Though Crazy Rich Asians is not about race, Kwan doesn’t shy away from discussing racism. The opening scene of the novel (minor spoilers ahead) operates as a fantasy on several levels, revealing how class and race intersect when extreme wealth rather than poverty is at play. Set more than twenty years before the main narrative, it features a young Nick and members of his immediate and extended family who have travelled from Singapore and Hong Kong to London to accompany one of his cousins to boarding school. Once they reach their hotel, which has been owned by an aristocratic family “since the reign of George IV,” and where they have a confirmed reservation, a white manager denies them accommodations. The family discovers they have nowhere to stay in London after their long journey:

[Nick’s aunt] Felicity peered at the balding, red-faced man, the situation suddenly becoming abundantly clear. She hadn’t seen this particular brand of superior sneer since she was a child growing up in the waning days of colonial Singapore, and she thought this kind of overt racism had ceased to exist.

The reversal occurs when Felicity’s husband recalls that the hotel’s owner happens to be a golfing buddy of his—and goes on to buy the property from him over a quick phone call. In her first act as the new owner, Felicity fires the manager. In this scene, having money softens the blow of racism, delivering a vicarious moment of triumph for every person of colour who has been subjected to race-based mistreatment.

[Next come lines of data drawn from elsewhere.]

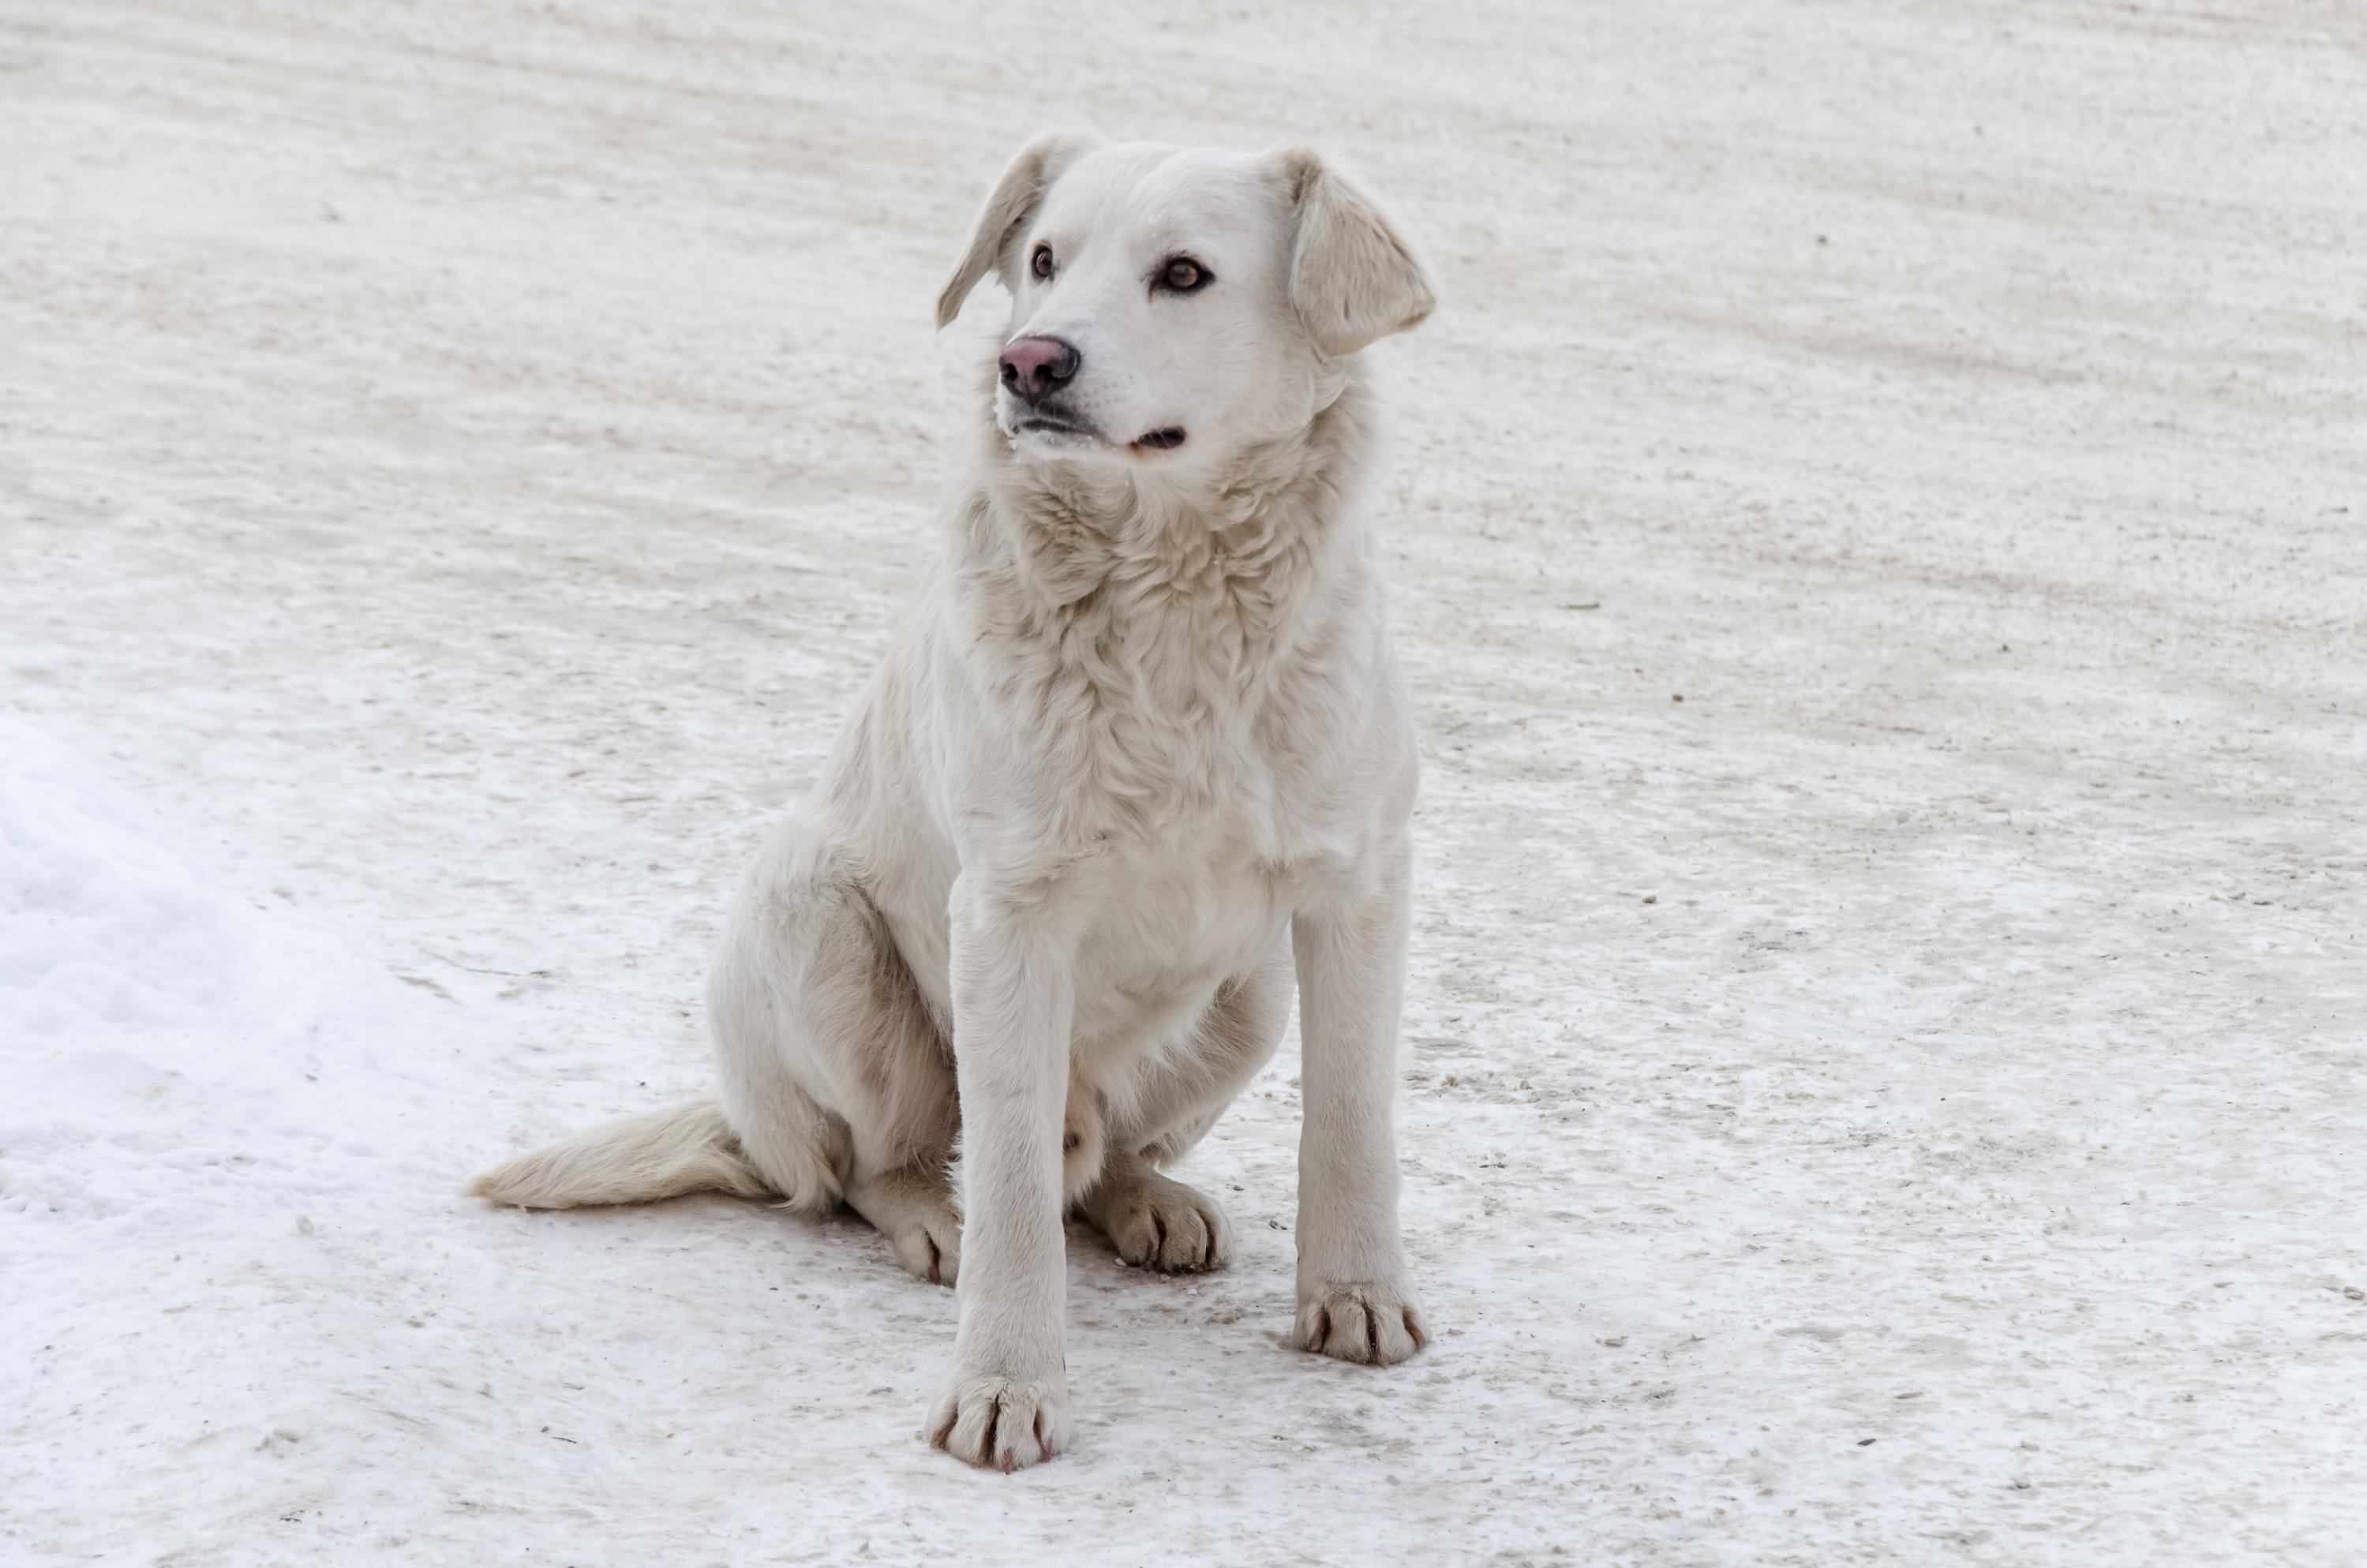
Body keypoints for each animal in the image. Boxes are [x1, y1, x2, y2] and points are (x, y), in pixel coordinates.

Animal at [468, 134, 1429, 1476]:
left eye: (1183, 274)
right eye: (1043, 260)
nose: (1029, 361)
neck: (1174, 604)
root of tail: (744, 1123)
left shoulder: (1356, 887)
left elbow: (1347, 1119)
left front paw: (1352, 1295)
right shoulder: (1011, 914)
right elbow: (1012, 1193)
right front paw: (1004, 1384)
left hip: (1248, 996)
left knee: (1099, 1161)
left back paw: (1145, 1198)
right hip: (813, 922)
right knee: (876, 1165)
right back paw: (929, 1216)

As much as I hope the movie will address these issues of class and race, I also hope it will transcend them. Last year, I watched Hidden Figures, a film about black female NASA mathematicians in 1961. I was so taken by the story, my body felt buoyant in the darkness of the theatre, bathed in the light reflecting off the screen; I had nothing to do but enjoy a history I had not known before. I was transported by the power of those pioneering black women authoring their own narratives. I cried the kind of happy tears normally reserved for weddings. I hope Crazy Rich Asians brings forth the same emotions: both films show people of colour as the heroes of their own stories rather than as one-dimensional background players.

A film does not have to be tragic like Joan Chen’s Xiu Xiu: The Sent Down Girl (1998)—a story set during the Cultural Revolution—to show us something about a culture, to reveal a bit more about the human condition. With the relentless focus on systemic injustice in Hollywood films featuring non-white lead characters, it can be easy to overlook the fact that people of colour have stories that exist outside of trauma. We can have fun, oscillating between the serious and the frivolous with ease, not too woke to laugh from the belly even if we perceive the world to be on fire. Our love stories can be a celebration of our own beauty and excellence. This joy, this escape, is what I wish to experience when I see Crazy Rich Asians.